→ **Stored data**
======

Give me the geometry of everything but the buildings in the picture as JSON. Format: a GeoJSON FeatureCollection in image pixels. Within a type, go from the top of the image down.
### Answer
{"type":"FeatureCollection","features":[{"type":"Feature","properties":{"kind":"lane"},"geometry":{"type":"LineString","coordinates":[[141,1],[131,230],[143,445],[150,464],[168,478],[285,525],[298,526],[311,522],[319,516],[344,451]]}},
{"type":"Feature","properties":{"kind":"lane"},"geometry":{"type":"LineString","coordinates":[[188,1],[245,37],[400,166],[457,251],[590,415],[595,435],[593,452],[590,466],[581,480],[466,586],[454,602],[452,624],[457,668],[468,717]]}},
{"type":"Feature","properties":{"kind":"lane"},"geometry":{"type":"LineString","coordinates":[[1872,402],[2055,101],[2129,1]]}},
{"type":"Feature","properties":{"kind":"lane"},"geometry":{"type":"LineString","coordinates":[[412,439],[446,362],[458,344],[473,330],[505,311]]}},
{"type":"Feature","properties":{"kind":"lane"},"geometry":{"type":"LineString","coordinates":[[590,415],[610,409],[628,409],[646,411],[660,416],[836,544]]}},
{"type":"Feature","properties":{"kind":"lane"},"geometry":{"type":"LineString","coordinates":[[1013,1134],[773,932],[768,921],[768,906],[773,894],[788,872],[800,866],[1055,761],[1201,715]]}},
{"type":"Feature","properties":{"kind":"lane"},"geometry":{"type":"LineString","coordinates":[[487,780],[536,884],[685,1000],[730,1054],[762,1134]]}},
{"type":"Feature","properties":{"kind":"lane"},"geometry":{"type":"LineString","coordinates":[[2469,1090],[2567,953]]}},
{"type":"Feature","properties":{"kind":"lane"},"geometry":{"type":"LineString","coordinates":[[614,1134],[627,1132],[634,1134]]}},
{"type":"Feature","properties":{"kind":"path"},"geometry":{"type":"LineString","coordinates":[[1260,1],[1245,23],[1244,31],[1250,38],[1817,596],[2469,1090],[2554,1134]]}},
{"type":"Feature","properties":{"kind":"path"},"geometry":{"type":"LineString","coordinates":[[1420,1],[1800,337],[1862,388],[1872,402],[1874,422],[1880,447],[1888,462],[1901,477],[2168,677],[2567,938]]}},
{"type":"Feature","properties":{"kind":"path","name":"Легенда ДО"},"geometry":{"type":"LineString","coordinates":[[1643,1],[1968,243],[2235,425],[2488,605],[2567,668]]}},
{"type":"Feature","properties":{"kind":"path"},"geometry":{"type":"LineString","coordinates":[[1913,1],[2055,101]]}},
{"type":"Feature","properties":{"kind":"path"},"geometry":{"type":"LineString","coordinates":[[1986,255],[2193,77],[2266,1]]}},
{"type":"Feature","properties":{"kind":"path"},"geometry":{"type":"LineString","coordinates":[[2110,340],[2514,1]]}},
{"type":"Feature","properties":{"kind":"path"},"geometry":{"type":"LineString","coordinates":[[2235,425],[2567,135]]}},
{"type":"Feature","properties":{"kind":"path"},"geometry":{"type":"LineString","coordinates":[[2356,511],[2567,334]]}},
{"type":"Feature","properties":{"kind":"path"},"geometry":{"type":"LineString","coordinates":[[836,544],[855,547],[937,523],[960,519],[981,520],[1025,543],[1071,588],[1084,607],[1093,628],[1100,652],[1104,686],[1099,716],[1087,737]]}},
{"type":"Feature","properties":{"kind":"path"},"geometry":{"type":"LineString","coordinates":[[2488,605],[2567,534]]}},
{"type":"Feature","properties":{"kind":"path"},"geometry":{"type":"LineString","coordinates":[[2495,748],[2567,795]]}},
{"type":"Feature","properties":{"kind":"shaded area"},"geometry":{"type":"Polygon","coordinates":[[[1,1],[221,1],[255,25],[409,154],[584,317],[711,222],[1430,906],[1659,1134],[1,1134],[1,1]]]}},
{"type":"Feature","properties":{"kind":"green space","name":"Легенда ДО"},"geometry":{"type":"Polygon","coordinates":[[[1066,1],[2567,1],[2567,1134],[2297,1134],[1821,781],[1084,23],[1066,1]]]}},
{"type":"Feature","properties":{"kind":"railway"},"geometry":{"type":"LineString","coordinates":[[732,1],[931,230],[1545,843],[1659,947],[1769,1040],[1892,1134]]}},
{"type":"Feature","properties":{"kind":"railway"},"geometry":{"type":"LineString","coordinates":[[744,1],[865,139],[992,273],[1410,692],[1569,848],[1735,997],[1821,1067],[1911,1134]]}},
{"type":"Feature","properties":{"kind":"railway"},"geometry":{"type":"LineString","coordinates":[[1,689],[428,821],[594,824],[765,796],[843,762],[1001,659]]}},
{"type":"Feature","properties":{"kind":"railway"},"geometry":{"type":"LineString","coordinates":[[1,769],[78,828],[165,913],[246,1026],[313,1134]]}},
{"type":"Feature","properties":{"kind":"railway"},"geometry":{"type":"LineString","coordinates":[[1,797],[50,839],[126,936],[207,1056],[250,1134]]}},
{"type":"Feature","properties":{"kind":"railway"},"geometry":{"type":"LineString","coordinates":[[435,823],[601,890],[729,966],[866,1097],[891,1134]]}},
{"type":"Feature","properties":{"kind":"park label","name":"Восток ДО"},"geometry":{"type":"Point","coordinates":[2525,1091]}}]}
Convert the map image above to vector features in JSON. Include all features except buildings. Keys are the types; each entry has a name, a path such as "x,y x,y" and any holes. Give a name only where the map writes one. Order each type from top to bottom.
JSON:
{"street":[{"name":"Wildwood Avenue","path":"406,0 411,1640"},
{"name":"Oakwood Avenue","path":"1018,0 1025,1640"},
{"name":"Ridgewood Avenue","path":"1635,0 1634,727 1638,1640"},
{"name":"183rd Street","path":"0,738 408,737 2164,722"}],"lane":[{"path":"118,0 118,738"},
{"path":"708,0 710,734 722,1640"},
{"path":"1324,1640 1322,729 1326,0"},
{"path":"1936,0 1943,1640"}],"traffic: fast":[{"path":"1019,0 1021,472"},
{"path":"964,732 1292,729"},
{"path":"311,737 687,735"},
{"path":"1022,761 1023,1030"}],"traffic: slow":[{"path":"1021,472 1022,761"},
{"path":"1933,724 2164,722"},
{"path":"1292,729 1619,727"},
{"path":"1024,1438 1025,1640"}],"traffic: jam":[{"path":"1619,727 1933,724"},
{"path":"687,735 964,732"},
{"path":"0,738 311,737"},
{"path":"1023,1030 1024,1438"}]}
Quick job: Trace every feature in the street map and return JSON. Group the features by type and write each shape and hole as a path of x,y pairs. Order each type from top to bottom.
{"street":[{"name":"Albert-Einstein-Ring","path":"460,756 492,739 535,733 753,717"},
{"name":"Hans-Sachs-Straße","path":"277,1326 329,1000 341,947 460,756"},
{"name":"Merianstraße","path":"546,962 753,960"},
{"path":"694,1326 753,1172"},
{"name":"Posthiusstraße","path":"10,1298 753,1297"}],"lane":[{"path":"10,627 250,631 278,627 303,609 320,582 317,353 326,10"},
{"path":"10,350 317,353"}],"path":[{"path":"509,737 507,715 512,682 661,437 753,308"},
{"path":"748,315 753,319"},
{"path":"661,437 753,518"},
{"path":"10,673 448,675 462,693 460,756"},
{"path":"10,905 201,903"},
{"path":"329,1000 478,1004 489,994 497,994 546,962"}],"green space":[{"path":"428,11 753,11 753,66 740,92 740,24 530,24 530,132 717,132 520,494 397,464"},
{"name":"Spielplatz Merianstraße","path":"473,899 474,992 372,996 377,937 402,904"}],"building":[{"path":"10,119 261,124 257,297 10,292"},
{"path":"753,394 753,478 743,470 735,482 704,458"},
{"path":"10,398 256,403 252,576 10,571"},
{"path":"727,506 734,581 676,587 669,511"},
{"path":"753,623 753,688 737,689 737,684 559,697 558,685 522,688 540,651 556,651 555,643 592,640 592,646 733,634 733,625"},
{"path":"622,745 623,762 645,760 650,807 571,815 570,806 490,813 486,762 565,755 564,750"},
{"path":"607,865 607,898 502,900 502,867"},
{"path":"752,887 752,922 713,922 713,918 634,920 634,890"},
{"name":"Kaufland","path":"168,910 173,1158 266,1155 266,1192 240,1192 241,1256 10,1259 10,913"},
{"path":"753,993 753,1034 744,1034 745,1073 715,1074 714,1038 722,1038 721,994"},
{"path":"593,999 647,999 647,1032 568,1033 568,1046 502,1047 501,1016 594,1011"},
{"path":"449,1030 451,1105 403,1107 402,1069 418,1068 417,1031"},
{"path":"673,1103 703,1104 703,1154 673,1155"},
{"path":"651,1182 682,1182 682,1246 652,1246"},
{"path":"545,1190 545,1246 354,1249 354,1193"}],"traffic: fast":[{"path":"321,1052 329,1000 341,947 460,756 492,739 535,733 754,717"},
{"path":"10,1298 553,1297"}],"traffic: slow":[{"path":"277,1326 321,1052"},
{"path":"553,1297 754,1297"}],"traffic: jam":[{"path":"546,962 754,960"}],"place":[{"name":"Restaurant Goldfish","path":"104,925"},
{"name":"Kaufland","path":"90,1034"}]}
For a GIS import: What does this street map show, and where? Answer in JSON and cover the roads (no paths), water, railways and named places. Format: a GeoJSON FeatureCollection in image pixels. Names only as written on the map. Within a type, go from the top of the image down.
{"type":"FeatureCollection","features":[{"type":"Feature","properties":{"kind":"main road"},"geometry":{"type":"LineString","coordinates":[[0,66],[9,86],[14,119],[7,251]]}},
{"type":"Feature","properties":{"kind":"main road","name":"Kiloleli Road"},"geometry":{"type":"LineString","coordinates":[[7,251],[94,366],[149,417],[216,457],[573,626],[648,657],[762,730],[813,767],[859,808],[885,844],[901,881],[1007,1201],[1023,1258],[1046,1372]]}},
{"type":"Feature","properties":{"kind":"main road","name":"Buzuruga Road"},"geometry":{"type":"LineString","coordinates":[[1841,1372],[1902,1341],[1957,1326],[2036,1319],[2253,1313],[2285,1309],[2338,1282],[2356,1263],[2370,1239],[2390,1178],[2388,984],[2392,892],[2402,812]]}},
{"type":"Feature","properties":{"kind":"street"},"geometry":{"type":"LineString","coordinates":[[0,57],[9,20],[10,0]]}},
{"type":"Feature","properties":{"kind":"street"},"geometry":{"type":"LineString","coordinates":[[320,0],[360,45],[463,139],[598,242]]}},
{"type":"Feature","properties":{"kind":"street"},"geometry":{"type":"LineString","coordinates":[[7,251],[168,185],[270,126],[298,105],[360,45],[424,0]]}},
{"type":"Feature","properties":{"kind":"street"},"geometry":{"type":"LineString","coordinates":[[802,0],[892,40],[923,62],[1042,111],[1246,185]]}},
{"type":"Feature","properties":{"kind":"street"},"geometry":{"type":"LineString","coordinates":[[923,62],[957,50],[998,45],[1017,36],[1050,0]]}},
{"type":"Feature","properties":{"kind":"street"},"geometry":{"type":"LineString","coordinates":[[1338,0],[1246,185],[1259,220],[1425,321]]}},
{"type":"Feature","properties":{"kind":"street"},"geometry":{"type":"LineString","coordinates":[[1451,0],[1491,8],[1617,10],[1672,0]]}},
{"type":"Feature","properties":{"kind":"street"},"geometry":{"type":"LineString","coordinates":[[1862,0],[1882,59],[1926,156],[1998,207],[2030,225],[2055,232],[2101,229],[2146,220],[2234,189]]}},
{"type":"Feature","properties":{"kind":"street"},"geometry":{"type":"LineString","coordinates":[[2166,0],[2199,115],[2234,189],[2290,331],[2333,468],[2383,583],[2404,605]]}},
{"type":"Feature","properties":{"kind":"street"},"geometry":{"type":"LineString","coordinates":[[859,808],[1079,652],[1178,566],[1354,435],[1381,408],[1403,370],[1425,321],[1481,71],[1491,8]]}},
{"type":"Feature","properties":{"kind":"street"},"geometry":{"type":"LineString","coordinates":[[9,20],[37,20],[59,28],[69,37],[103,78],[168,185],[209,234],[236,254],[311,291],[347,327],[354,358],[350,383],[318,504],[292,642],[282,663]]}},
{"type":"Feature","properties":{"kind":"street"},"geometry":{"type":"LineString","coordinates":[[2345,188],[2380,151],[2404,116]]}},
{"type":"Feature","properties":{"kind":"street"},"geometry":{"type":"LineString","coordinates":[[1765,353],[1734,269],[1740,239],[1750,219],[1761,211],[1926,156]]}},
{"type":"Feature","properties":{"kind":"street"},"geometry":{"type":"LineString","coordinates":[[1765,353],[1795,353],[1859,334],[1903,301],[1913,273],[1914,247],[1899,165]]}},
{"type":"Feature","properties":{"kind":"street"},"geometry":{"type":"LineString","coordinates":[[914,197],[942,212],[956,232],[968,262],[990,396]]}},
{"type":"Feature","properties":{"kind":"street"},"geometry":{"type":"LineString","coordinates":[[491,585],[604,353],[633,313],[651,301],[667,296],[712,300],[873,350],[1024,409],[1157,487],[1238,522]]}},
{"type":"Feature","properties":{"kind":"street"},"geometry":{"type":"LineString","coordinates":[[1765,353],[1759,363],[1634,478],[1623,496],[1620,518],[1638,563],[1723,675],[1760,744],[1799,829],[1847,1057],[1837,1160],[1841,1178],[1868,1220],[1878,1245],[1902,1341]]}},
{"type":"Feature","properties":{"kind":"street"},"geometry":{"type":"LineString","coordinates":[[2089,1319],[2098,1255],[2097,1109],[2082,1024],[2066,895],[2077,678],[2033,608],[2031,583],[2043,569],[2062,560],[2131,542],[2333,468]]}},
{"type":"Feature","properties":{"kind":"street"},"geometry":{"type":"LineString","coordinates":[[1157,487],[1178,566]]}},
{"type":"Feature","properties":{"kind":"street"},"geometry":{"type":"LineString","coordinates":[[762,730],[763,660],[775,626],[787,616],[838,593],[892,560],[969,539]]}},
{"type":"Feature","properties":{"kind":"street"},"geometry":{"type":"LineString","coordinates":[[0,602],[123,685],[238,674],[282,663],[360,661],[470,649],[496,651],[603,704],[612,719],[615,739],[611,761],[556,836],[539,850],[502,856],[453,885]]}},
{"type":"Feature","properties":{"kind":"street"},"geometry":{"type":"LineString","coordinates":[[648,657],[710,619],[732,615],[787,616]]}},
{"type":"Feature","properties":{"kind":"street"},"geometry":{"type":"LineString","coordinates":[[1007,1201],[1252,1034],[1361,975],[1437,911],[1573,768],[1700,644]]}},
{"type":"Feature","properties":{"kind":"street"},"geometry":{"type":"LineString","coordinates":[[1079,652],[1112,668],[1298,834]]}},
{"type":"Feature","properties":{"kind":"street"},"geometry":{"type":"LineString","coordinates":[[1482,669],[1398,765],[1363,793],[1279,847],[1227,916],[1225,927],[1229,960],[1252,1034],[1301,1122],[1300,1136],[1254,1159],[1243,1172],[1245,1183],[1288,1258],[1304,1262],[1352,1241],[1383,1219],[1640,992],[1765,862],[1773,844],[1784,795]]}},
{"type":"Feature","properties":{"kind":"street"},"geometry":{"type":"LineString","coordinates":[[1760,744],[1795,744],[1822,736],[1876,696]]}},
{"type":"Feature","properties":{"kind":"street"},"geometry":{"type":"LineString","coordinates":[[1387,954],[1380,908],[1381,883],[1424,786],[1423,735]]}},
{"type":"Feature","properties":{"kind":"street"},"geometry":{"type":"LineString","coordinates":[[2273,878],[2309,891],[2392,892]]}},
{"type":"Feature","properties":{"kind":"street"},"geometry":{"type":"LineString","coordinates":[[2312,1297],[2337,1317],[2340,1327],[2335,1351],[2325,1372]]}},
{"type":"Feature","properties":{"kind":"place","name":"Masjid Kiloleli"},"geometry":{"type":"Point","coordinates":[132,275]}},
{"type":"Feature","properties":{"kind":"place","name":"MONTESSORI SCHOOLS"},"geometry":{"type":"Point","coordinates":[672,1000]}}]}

======

→ **About this exercise**
Search the data above for "each" and copy every line where it turns up.

→ **Result for this task**
Convert the map image above to vector features in JSON. Include all features except buildings. Keys are the types; each entry has a name, a path such as "x,y x,y" and any holes. Give a name only where the map writes one. Order each type from top to bottom.
Quick job: Trace every feature in the street map and return JSON. Group the features by type and write each shape and hole as a path of x,y pairs. Order each type from top to bottom.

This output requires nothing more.